Earlier this week I had the pleasure of seeing a band that I have been obsessed with for just about 30 years. That band is Tears for Fears. My affection with them goes far beyond just liking the many chart-topping, radio-friendly hits they’ve put out through the years. I’ve always loved their thought-provoking lyrics and the feelings and experiences they sang about spoke to me, even as a teenager. They’re pretty deep, these guys.
I have a long
history obsession with this band. Growing up, I think I bought just about every teen magazine that made mere mention of them and I did everything from joining their fan club to buying every rare 12-inch single and 45 record that they put out (despite having the songs on cassette anyway). And I remember the first time I saw them play live in 1985, at Cobo Hall in Detroit, Michigan. My parents had surprised me and my two good friends Traci and Julie, with tickets to the show. After screaming and jumping up and down, three 13-year olds started planning what to wear to the concert and how exactly we’d to try to attract the attention of our favorite band member from our third-balcony seats. We screamed some more and blasted TFF music on the car ride from Toledo, Ohio to Detroit and I don’t think we had any voice left when the night was over. Good times.
Then and now. Check out the price of that 1985 ticket!
Fast-forward a few decades, and these guys are still rocking. Despite not releasing much new material in the last 10 years, the band still does mini-tours every so often, sometimes playing at vineyards and county fairs, and sometimes smaller theater venues. This past week, they were back at it, playing one of their favorite venues in Los Angeles, the Wiltern Theater.
The Wiltern is a small, beautiful, Art Deco space that offers a much more intimate concert experience than the bigger outdoor arenas in the area and I love it when Tears for Fears plays there. I think they do too, from all the positive comments they make during their shows about the venue and Los Angeles itself. Despite originally being from England, all but one band member lives in LA now, so it’s much more like playing a hometown crowd for them, and it shows.
There’s something about going to a concert where you feel totally at home with the people surrounding you. I felt like I was seeing the show with a bunch of old pals. I went to this concert solo (as I have before – hey, babysitters are expensive!) and 40-somethings like myself from all walks of life were present, reminiscing about the time they saw them back in the 80s, discussing their personal favorite songs – it was like I never grew up. Feeling the crowd get as excited about recognizing the first chords of an old fan favorite and having a sold out crowd sing along with me to tunes I used to belt out in the car while driving to school – there was no better feeling.
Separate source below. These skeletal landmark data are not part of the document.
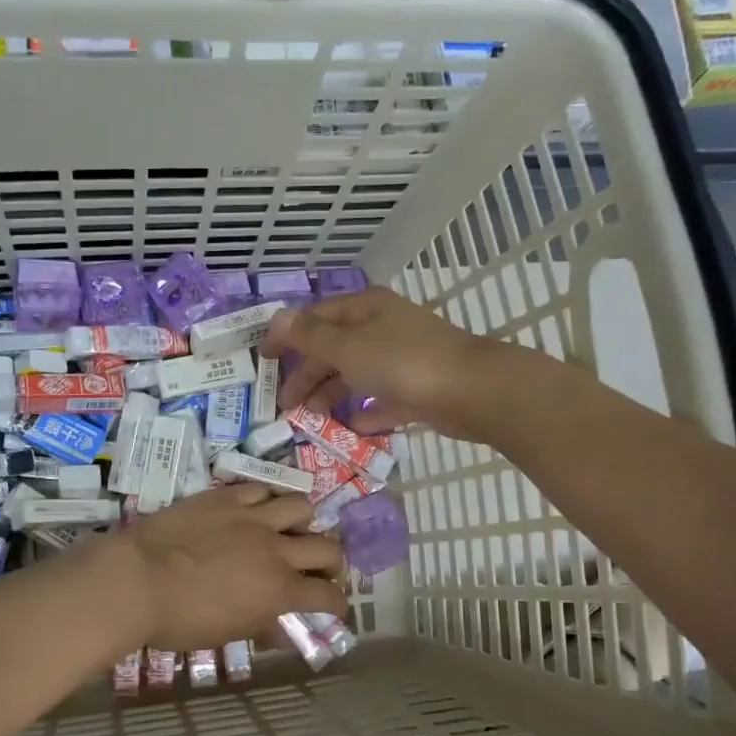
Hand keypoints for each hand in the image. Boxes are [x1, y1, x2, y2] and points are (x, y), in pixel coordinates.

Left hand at [101, 484, 346, 651]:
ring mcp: (252, 518)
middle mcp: (276, 550)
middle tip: (319, 569)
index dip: (337, 603)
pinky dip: (266, 500)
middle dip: (333, 562)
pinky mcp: (226, 497)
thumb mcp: (224, 634)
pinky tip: (257, 509)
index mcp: (279, 591)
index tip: (333, 606)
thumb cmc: (178, 620)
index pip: (328, 596)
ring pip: (301, 507)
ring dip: (303, 522)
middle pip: (328, 548)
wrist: (135, 580)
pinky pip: (260, 488)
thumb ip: (260, 627)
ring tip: (290, 529)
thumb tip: (281, 630)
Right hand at [262, 289, 521, 443]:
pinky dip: (366, 412)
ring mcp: (402, 360)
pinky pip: (383, 400)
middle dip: (307, 374)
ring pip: (356, 376)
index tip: (264, 359)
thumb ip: (310, 336)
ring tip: (311, 419)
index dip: (288, 335)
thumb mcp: (348, 346)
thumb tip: (277, 318)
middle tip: (285, 404)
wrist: (472, 391)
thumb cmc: (403, 361)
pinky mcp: (417, 390)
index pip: (317, 317)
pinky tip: (352, 426)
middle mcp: (382, 330)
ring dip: (331, 395)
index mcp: (365, 309)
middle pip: (334, 349)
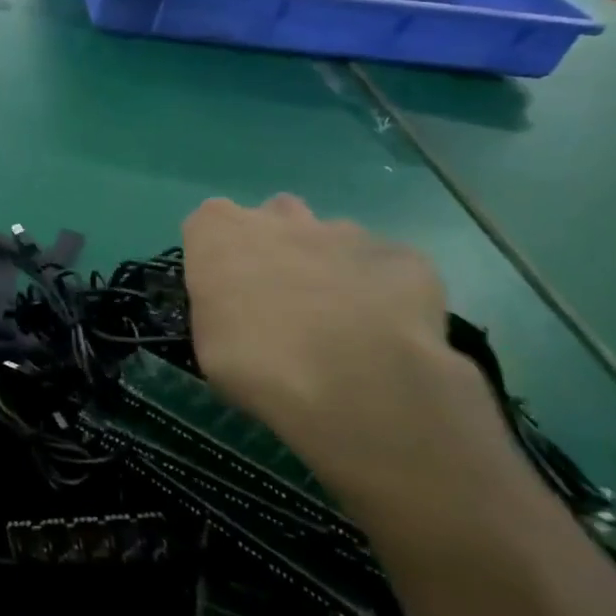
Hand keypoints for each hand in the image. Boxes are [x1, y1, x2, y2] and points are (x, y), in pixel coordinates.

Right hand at [181, 196, 522, 537]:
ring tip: (342, 329)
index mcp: (221, 233)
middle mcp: (283, 219)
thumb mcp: (208, 347)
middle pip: (272, 218)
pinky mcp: (407, 263)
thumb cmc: (262, 372)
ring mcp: (349, 235)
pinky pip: (387, 268)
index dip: (216, 257)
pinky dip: (385, 292)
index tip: (225, 297)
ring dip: (330, 268)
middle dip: (275, 249)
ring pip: (331, 239)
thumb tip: (238, 303)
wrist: (368, 396)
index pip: (207, 220)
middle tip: (283, 308)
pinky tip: (390, 338)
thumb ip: (217, 308)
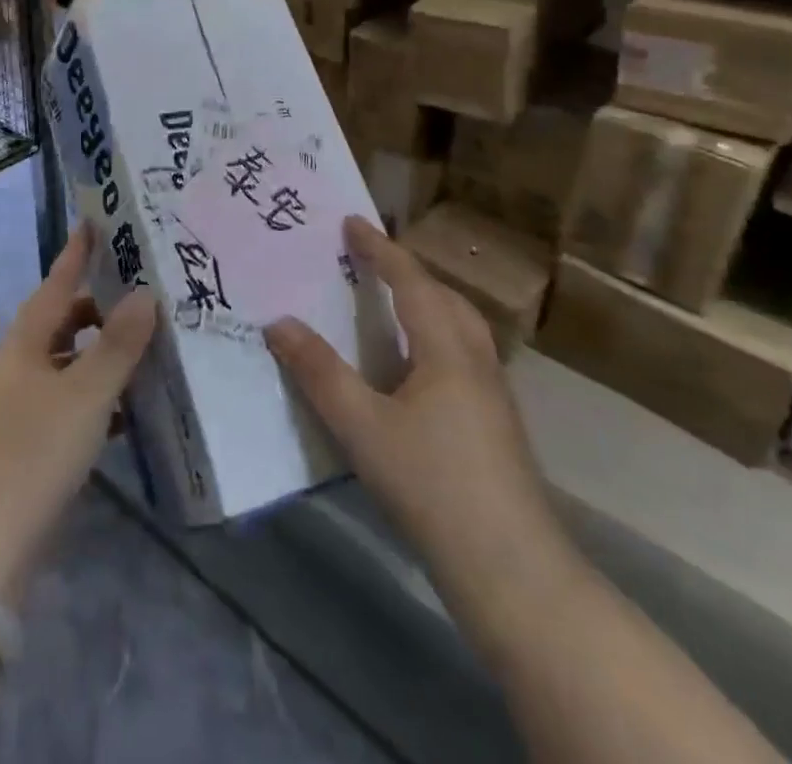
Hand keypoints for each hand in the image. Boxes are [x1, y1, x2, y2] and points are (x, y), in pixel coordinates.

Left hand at [0, 227, 155, 606]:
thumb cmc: (33, 452)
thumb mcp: (86, 394)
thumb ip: (119, 344)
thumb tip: (145, 294)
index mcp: (23, 343)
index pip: (56, 283)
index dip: (76, 253)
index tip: (95, 221)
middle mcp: (16, 367)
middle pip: (60, 324)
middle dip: (98, 309)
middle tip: (142, 297)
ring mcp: (17, 408)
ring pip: (66, 366)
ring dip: (101, 356)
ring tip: (146, 350)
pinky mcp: (25, 446)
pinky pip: (68, 404)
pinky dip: (96, 399)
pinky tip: (127, 412)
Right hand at [265, 216, 576, 635]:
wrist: (513, 570)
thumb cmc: (434, 486)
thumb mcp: (362, 428)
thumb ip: (319, 372)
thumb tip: (278, 322)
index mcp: (446, 349)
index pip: (410, 281)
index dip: (379, 249)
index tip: (350, 222)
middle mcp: (475, 360)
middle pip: (445, 297)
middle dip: (407, 270)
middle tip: (369, 259)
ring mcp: (493, 394)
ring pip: (460, 326)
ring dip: (426, 301)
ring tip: (392, 302)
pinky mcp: (496, 424)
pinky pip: (462, 353)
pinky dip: (434, 334)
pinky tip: (414, 367)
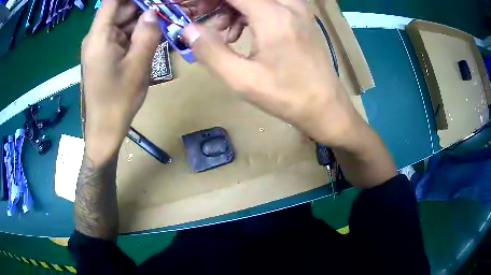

And I use the term “old” lovingly. Because, let’s face it. It HAS been 30 years. That never was more evident than when my favorite member of the band, Curt Smith – the one I had a crush on when I was 13 years old – gave a shout out to his 12 and 15 year old daughters who were in the audience. Ouch. But I just call that a testament to the long-standing impact they’ve had on music through the years. They are still crafting relevant, catchy tunes, still selling out venues, and as long as they do, I’ll be listening from the audience.
Some highlights of the night:
My dead-center seats in the second row of the third balcony (seriously, seat 208 if you ever see a show at The Wiltern) and the plus of having no one sit in row A, directly in front of me. Not sure how I lucked out on that one, but I had an unobstructed view all evening.
Sitting next to two guys who hilariously recounted all manner of teenage memories associated with whatever song started to play next. You’d think this would be annoying, but since I had some of the same memories, it wasn’t. I chuckled and nodded right along with them.
Waiting all night to hear some of my favorites (Woman in Chains and Break it Down Again) only to be completely elated when they decided to play my second all-time-favorite-ever TFF song, Songs from the Big Chair‘s The Working Hour, which I have not personally heard live since 1985. It’s a nearly 7-minute, lush, jazzy sax piece. And since they don’t typically have a sax player in the band, it’s impossible for them to play live. But for the LA crowd, they changed it up. It was an amazing performance. And the crowd went wild.
And I’d be remiss if I didn’t mention the band’s last encore of the night, Shout. Sure, you’ve heard it a million times, sure it might be a tad overplayed, but you can’t deny its place in 80s music history and it always gets the crowd on their feet. The energy in the room was palpable. And who could not love Curt’s youngest daughter coming up onstage (as they always do at the LA shows), to sing the song right along with the band, reminiscent of their iconic video.